András Göllner: Comparing Canada’s Harper to Orbán relativizes predatory rule in Hungary

Popular talk radio host György Bolgár of Hungary’s Klubrádió interviewed Professor András Göllner, founder of the Canadian Hungarian Democratic Charter (CHDC) on Wednesday. (Part 1 is available here, and Part 2 here.) The Montreal-based academic and civil liberties activist was asked to speak to an article appearing in the New York Times, in which Canadian Prime Minister Stephen Harper is presented as a leader who for nine years “consistently limited the capacity of the public to understand what its government is doing, cloaking himself and his Conservative Party in an entitled secrecy, and the country in ignorance.”

This stinging criticism from a reputable international paper appeared, at least on the surface, to surprise Mr. Bolgár, and perhaps others in Hungary who have perceived Canada as a safe, model haven of enlightened liberal democracy. Could it be that authoritarian Hungarian Prime Minister Viktor Orbán is not alone in the western world when it comes to the wholesale dismantling of checks and balances, pluralism and liberal democratic governance?

One of the most important points in Dr. Göllner’s 15-minute interview on Klubrádió is that he throws a bucket of cold water on such parallels between Mr. Harper and Mr. Orbán, which are frequently made, and which unwittingly relativize the predatory and authoritarian nature of Fidesz rule in Hungary.

Dr. András Göllner

Dr. András Göllner

Dr. Göllner notes that a New York Times article about Canada’s prime minister is not such a “hot” news item here as a similar piece about Mr. Orbán would be in Hungary. It will have virtually no impact on the electoral outcome or on public discourse, he suggests.

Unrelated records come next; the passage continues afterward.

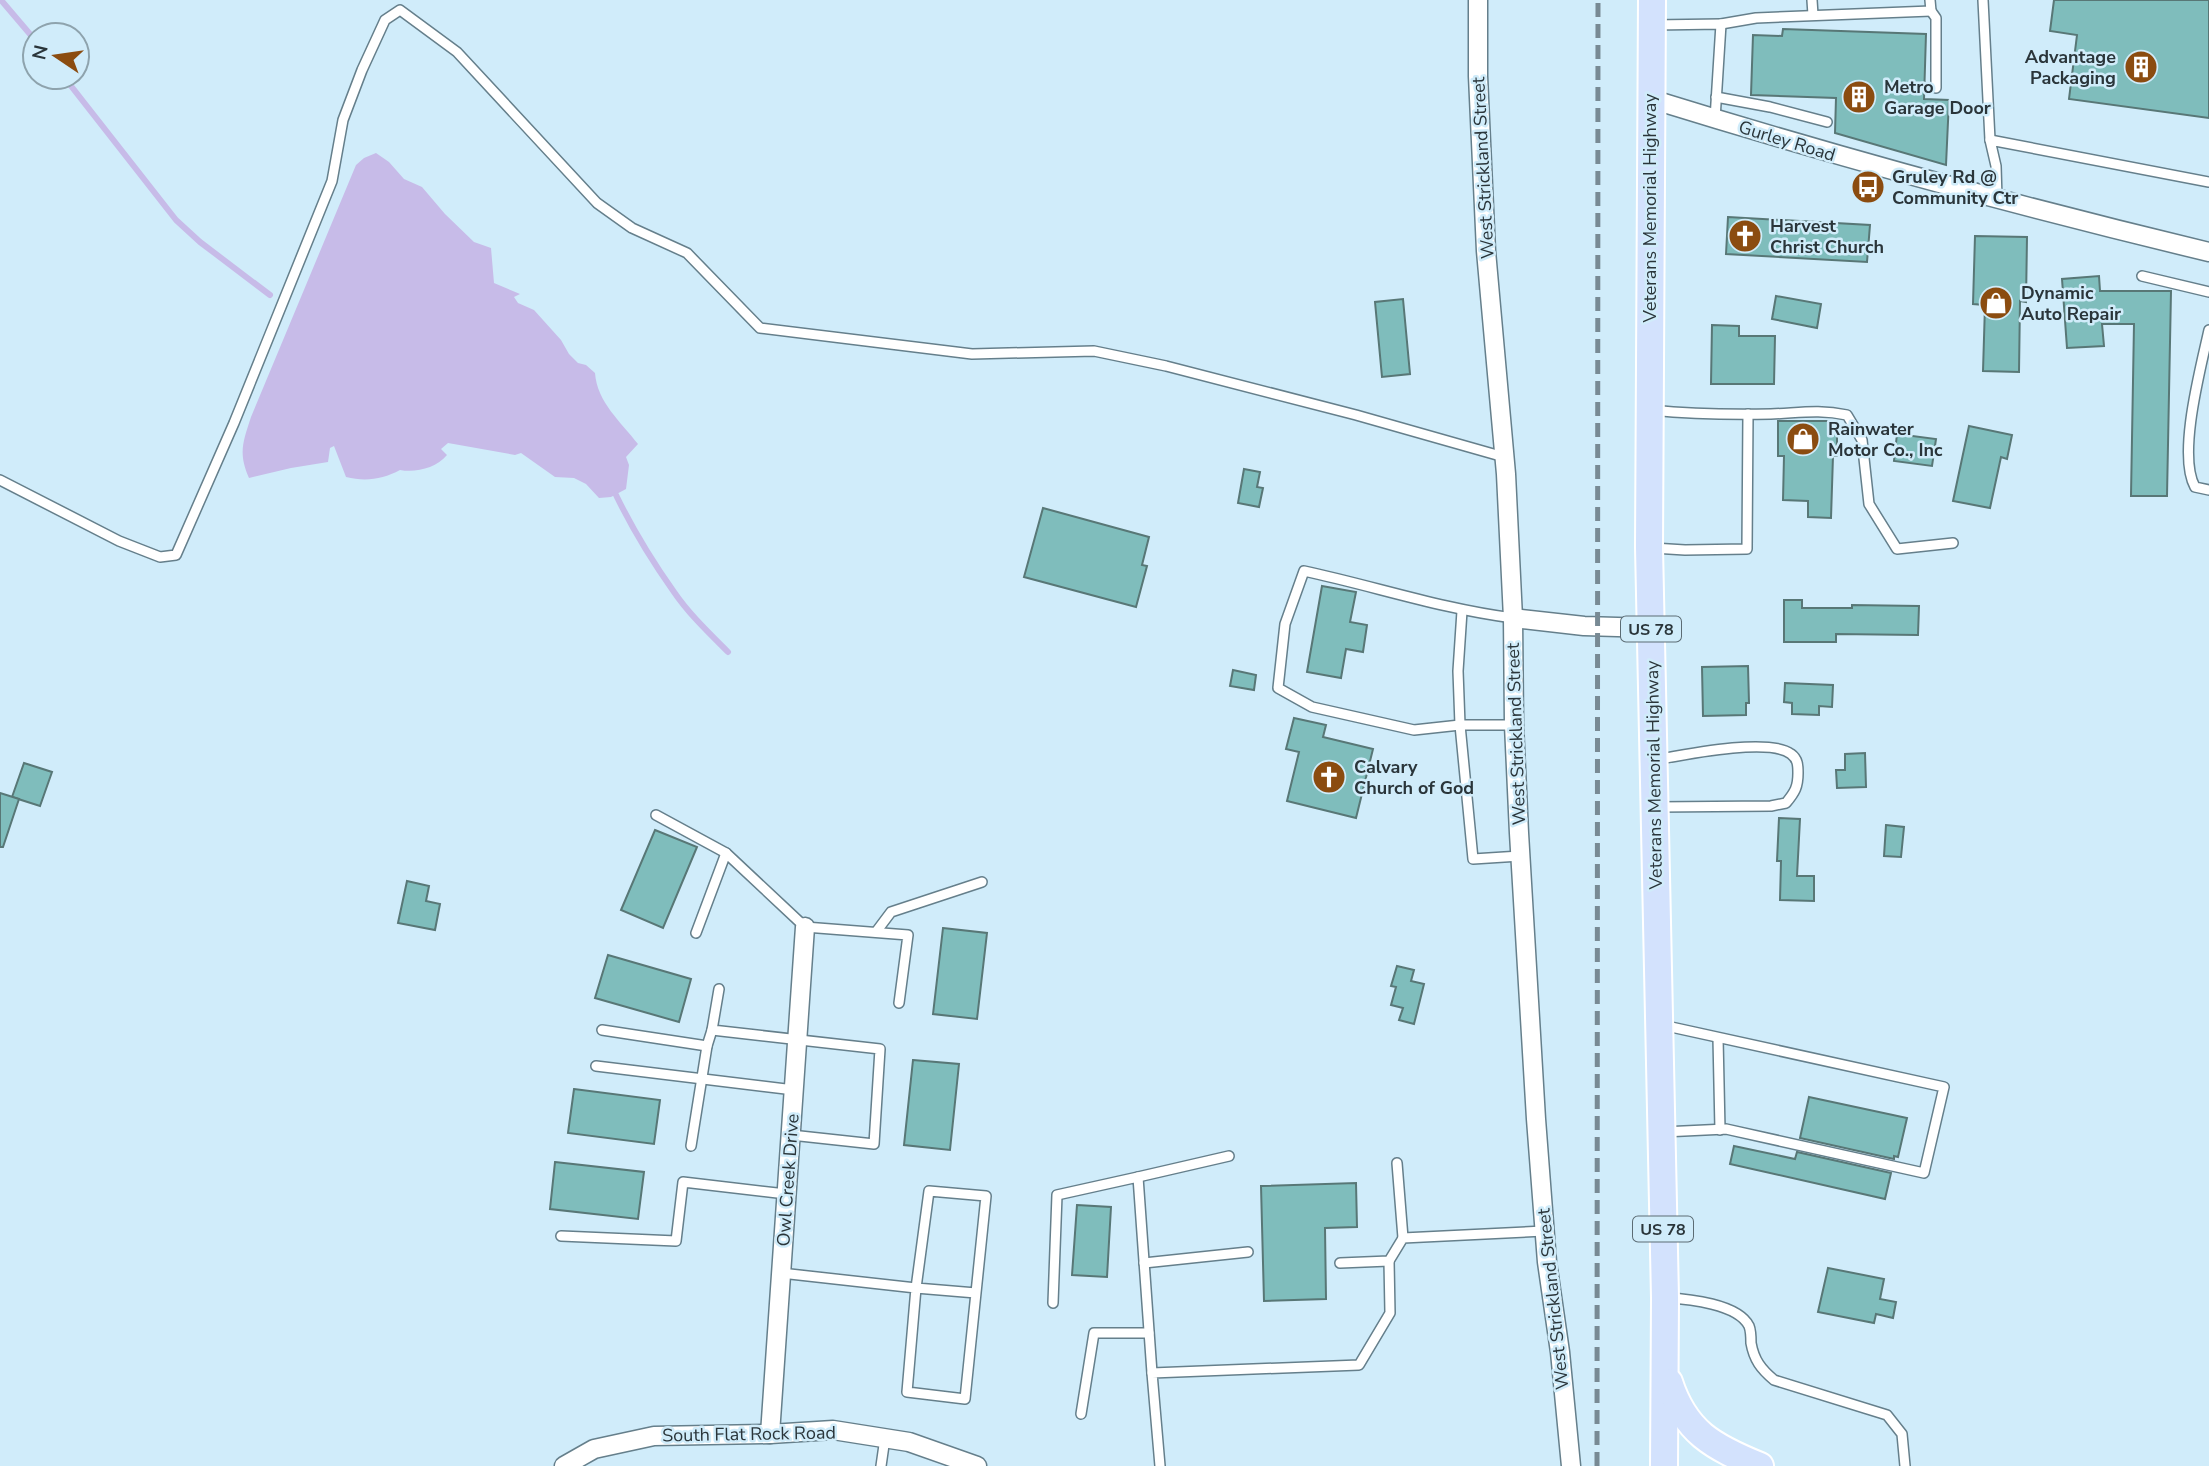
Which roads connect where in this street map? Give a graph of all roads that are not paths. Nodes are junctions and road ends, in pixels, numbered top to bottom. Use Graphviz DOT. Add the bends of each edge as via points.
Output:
graph roads {
  1 [pos="1478,0"];
  2 [pos="1812,0"];
  3 [pos="1930,0"];
  4 [pos="1983,0"];
  5 [pos="1931,10"];
  6 [pos="1652,12"];
  7 [pos="1813,15"];
  8 [pos="1721,24"];
  9 [pos="1936,88"];
  10 [pos="1716,97"];
  11 [pos="1651,99"];
  12 [pos="1715,119"];
  13 [pos="1827,122"];
  14 [pos="1990,140"];
  15 [pos="2209,182"];
  16 [pos="1997,199"];
  17 [pos="2209,252"];
  18 [pos="2142,276"];
  19 [pos="2209,292"];
  20 [pos="2209,330"];
  21 [pos="1650,410"];
  22 [pos="1748,414"];
  23 [pos="1504,457"];
  24 [pos="0,480"];
  25 [pos="2209,490"];
  26 [pos="1953,543"];
  27 [pos="1649,547"];
  28 [pos="1462,611"];
  29 [pos="1513,618"];
  30 [pos="1651,628"];
  31 [pos="1514,725"];
  32 [pos="1460,726"];
  33 [pos="1653,760"];
  34 [pos="1654,807"];
  35 [pos="656,815"];
  36 [pos="726,853"];
  37 [pos="1520,856"];
  38 [pos="982,883"];
  39 [pos="805,927"];
  40 [pos="876,932"];
  41 [pos="696,933"];
  42 [pos="719,989"];
  43 [pos="900,1003"];
  44 [pos="1659,1025"];
  45 [pos="602,1030"];
  46 [pos="712,1030"];
  47 [pos="1718,1038"];
  48 [pos="797,1041"];
  49 [pos="707,1046"];
  50 [pos="596,1066"];
  51 [pos="702,1078"];
  52 [pos="794,1090"];
  53 [pos="1720,1130"];
  54 [pos="1661,1132"];
  55 [pos="790,1135"];
  56 [pos="691,1146"];
  57 [pos="1229,1156"];
  58 [pos="1397,1163"];
  59 [pos="1138,1177"];
  60 [pos="786,1194"];
  61 [pos="1544,1231"];
  62 [pos="561,1236"];
  63 [pos="1403,1238"];
  64 [pos="1248,1252"];
  65 [pos="1389,1261"];
  66 [pos="1143,1263"];
  67 [pos="1340,1263"];
  68 [pos="781,1273"];
  69 [pos="916,1288"];
  70 [pos="976,1293"];
  71 [pos="1664,1298"];
  72 [pos="1053,1303"];
  73 [pos="1149,1333"];
  74 [pos="1664,1367"];
  75 [pos="1152,1373"];
  76 [pos="1081,1414"];
  77 [pos="770,1434"];
  78 [pos="885,1438"];
  79 [pos="564,1466"];
  80 [pos="881,1466"];
  81 [pos="978,1466"];
  82 [pos="1160,1466"];
  83 [pos="1571,1466"];
  84 [pos="1664,1466"];
  85 [pos="1760,1466"];
  86 [pos="1905,1466"];
  1 -- 23 [label="street, West Strickland Street" via="1486,251"];
  2 -- 7 [label="lane"];
  3 -- 5 [label="lane"];
  4 -- 14 [label="lane"];
  5 -- 7 [label="lane"];
  5 -- 9 [label="lane" via="1936,18"];
  6 -- 8 [label="lane"];
  6 -- 11 [label="main road, Veterans Memorial Highway / US 78"];
  7 -- 8 [label="lane"];
  8 -- 10 [label="lane"];
  10 -- 12 [label="lane"];
  10 -- 13 [label="lane"];
  11 -- 12 [label="street, Gurley Road"];
  11 -- 21 [label="main road, Veterans Memorial Highway / US 78"];
  12 -- 16 [label="street, Gurley Road"];
  14 -- 15 [label="lane"];
  14 -- 16 [label="lane"];
  16 -- 17 [label="street, Gurley Road"];
  18 -- 19 [label="lane"];
  20 -- 25 [label="lane" via="2191,411 2189,477 2195,487"];
  21 -- 22 [label="lane"];
  21 -- 27 [label="main road, Veterans Memorial Highway / US 78"];
  22 -- 26 [label="lane" via="1825,410 1847,415 1862,440 1869,504 1897,549"];
  22 -- 27 [label="lane" via="1747,549"];
  23 -- 24 [label="lane" via="1315,404 1094,351 972,354 760,328 687,253 632,228 597,203 457,52 400,10 385,20 362,70 343,120 332,181 176,555 160,557 119,541"];
  23 -- 29 [label="street, West Strickland Street"];
  27 -- 30 [label="main road, Veterans Memorial Highway / US 78"];
  28 -- 29 [label="lane"];
  28 -- 32 [label="lane"];
  28 -- 32 [label="lane" via="1304,571 1285,624 1278,688 1312,707 1414,730"];
  29 -- 30 [label="street"];
  29 -- 31 [label="street, West Strickland Street"];
  30 -- 33 [label="main road, Veterans Memorial Highway / US 78"];
  31 -- 32 [label="lane"];
  31 -- 37 [label="street, West Strickland Street"];
  32 -- 37 [label="lane" via="1473,859"];
  33 -- 34 [label="main road, Veterans Memorial Highway / US 78"];
  33 -- 34 [label="lane" via="1754,747 1790,753 1798,763 1798,789 1786,803"];
  34 -- 44 [label="main road, Veterans Memorial Highway / US 78"];
  35 -- 36 [label="lane"];
  36 -- 39 [label="lane"];
  36 -- 41 [label="lane"];
  37 -- 61 [label="street, West Strickland Street"];
  38 -- 40 [label="lane" via="891,912"];
  39 -- 40 [label="lane"];
  39 -- 48 [label="street, Owl Creek Drive"];
  40 -- 43 [label="lane" via="908,934"];
  42 -- 46 [label="lane"];
  44 -- 47 [label="lane"];
  44 -- 54 [label="main road, Veterans Memorial Highway / US 78"];
  45 -- 49 [label="lane"];
  46 -- 48 [label="lane"];
  46 -- 49 [label="lane"];
  47 -- 53 [label="lane"];
  47 -- 53 [label="lane" via="1944,1087 1924,1173"];
  48 -- 52 [label="street, Owl Creek Drive"];
  48 -- 55 [label="lane" via="880,1049 874,1144"];
  49 -- 51 [label="lane"];
  50 -- 51 [label="lane"];
  51 -- 52 [label="lane"];
  51 -- 56 [label="lane"];
  52 -- 55 [label="street, Owl Creek Drive"];
  53 -- 54 [label="lane"];
  54 -- 71 [label="main road, Veterans Memorial Highway / US 78"];
  55 -- 60 [label="street, Owl Creek Drive"];
  57 -- 59 [label="lane"];
  58 -- 63 [label="lane"];
  59 -- 66 [label="lane"];
  59 -- 72 [label="lane" via="1057,1195"];
  60 -- 62 [label="lane" via="683,1182 676,1241"];
  60 -- 68 [label="street, Owl Creek Drive"];
  61 -- 63 [label="lane"];
  61 -- 83 [label="street, West Strickland Street"];
  63 -- 65 [label="lane"];
  64 -- 66 [label="lane"];
  65 -- 67 [label="lane"];
  65 -- 75 [label="lane" via="1390,1313 1359,1364"];
  66 -- 73 [label="lane"];
  68 -- 69 [label="lane"];
  68 -- 77 [label="street, Owl Creek Drive"];
  69 -- 70 [label="lane"];
  69 -- 70 [label="lane" via="929,1191 986,1196"];
  69 -- 70 [label="lane" via="907,1392 965,1399"];
  71 -- 74 [label="main road, Veterans Memorial Highway / US 78"];
  71 -- 86 [label="lane" via="1718,1306 1740,1315 1749,1327 1753,1356 1774,1380 1887,1415 1902,1434"];
  73 -- 75 [label="lane"];
  73 -- 76 [label="lane" via="1094,1333"];
  74 -- 84 [label="main road, Veterans Memorial Highway / US 78"];
  74 -- 85 [label="main road" via="1686,1421 1707,1440"];
  75 -- 82 [label="lane"];
  77 -- 78 [label="street, South Flat Rock Road" via="833,1430"];
  77 -- 79 [label="street, South Flat Rock Road" via="654,1436 594,1449"];
  78 -- 80 [label="lane"];
  78 -- 81 [label="street, South Flat Rock Road"];
}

In the Klubrádió interview, Dr. Göllner argued that unlike Hungary, the Canadian parliamentary system works: checks and balances, pluralism, constitutionalism and justice have not been eradicated, there is scrutinization inside and outside of Parliament, the ruling party is “not the only show in town.”

Critically, the Conservative Party of Canada is not a hegemonic power – while in Hungary virtually all the regional governments are Fidesz run (with only sprinkles of Socialist and Jobbik administrations, as well as independent, or nominally independent mayors in the smallest communities), in Canada the Tories don’t run everything. Alberta elected the New Democratic Party (NDP), Ontario and Quebec are Liberal, municipal governments are even further removed from one-party control and the kind of collusion that exists for example between the municipal governments of Budapest, Debrecen and Fidesz.

Despite the differences, it is worth pointing out, and Dr. Göllner does just this, that Mr. Orbán and Mr. Harper share the same campaign strategist – Arthur J. Finkelstein – which is naturally reflected in their approach to the press, to information and campaigning. But the ability of “getting away with murder” in Canada is much more restricted here than in Hungary. The leaders’ impulses may be the same – but their capacity is vastly different. Canada is a just society. Hungary is not. While Mr. Harper’s grip on power is brittle, the Fidesz-Jobbik’s grip is very firm.

The Montreal-based Hungarian Canadian academic talked about the fallacy of “betting all of Hungary’s taxpayers’ money on one Canadian horse – a horse, that is likely to lose the race.”

The Orbán government, of course, is doing whatever it can to “buy” votes within the Hungarian Canadian diaspora, and is pumping larger amounts of money into the Hungarian Canadian community than ever before. The Hungarian Canadian Cultural Centre in Toronto (Torontói Magyar Ház) received nearly $600,000 from the Orbán regime this summer, in order to complete the construction of a new building. The planned Victims of Communism monument in Ottawa received some $115,000 in funding from Budapest this month.

“While Mr. Orbán may be able to get a significant proportion of the Hungarian diaspora to vote for him, he cannot manipulate them to the same degree as far as Canadian federal or provincial voting behaviour is concerned. The ethnic Hungarian vote is widely dispersed in Canada’s ridings, the impact in individual constituencies is virtually zero”–argues Dr. Göllner.

The CHDC founder also pointed out that while the Harper government’s support for Fidesz may be strong now, it could easily crumble, since the relationship is asymmetrical. Mr. Harper is far more important to Mr. Orbán, than Mr. Orbán is to Mr. Harper. At the moment, the Canadian opposition parties have nothing to do with Fidesz.

“In time, the Tories may follow suit, and bail out from the love in, despite the heavy investment by Mr. Orbán”–suggested Professor Göllner.

“Indeed the Fidesz’s one-sided approach, coupled to the growing evidence of Hungary’s rule of law violations, and Orbán’s pro-Putin stance could create serious problems for Hungarian Ambassador Bálint Ódor in the corridors of power in Ottawa. More evidence about the duplicitous nature of Fidesz’ approach to multiculturalism, immigration, ant-Semitism could turn into a serious liability,” Dr. Göllner added.